In particular it describes how they operate within Galaxy tools and workflows.
:::{admonition} You Probably Don't Need to Read This
:class: caution
Any significantly sophisticated workflow language will have ways to collect data
into arrays or vectors or dictionaries and apply operations across this data (mapping)
or reduce the dimensionality of this data (reductions). Typically, this explicitly
annotated with map functions or for loops. Galaxy however is designed to be a point
and click interface for connecting steps and running tools. It is important that steps
just connect and just do the most natural thing - and this is what Galaxy does.
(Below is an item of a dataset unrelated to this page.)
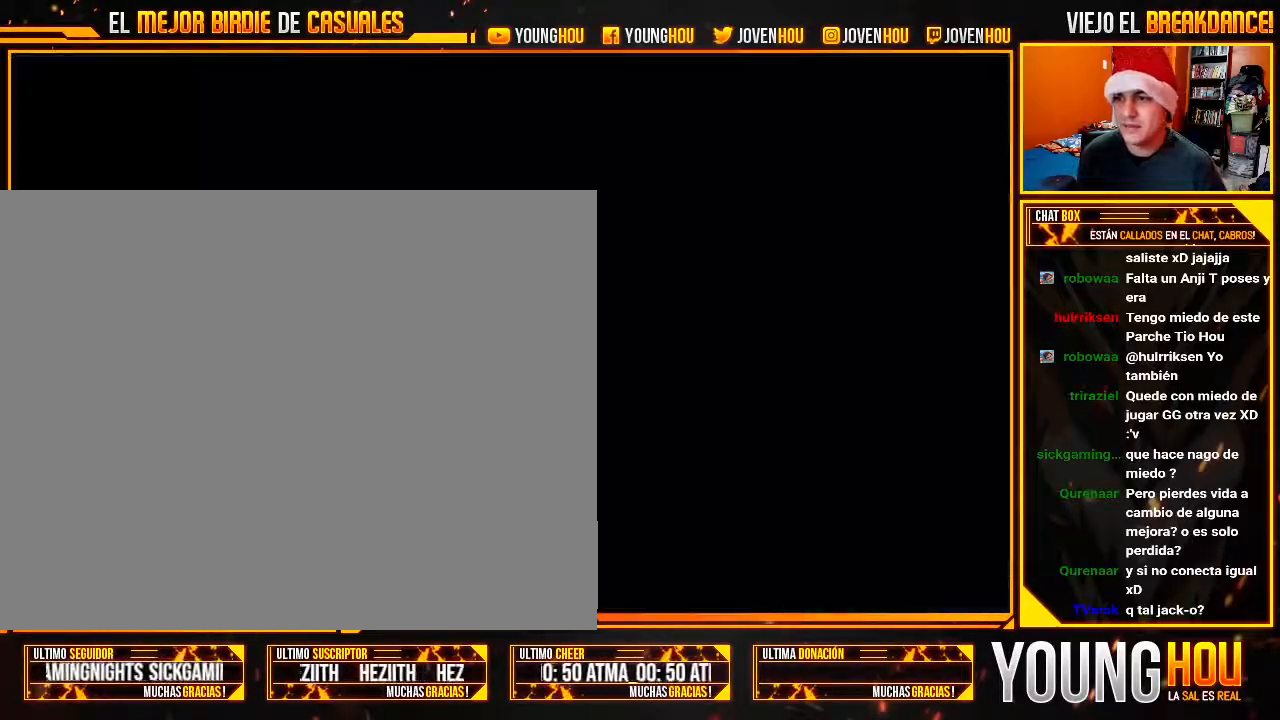
{"dt_ms": 500, "buttons": ["L2"], "left_stick": "right", "events": [[232, "L2", "down"], [304, "L2", "up"], [375, "L2", "down"], [429, "left_stick", "right"]]}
This document just provides a mathematical formalism to that "what should just
intuitively work" that can be used to document test cases and help with implementation.
This is reference documentation not user documentation, Galaxy should just work.
:::
## Mapping
If a tool consumes a simple dataset parameter and produces a simple dataset parameter,
then any collection type may be "mapped over" the data input to that tool. The result of
that is the tool being applied to each element of the collection and "implicit collections"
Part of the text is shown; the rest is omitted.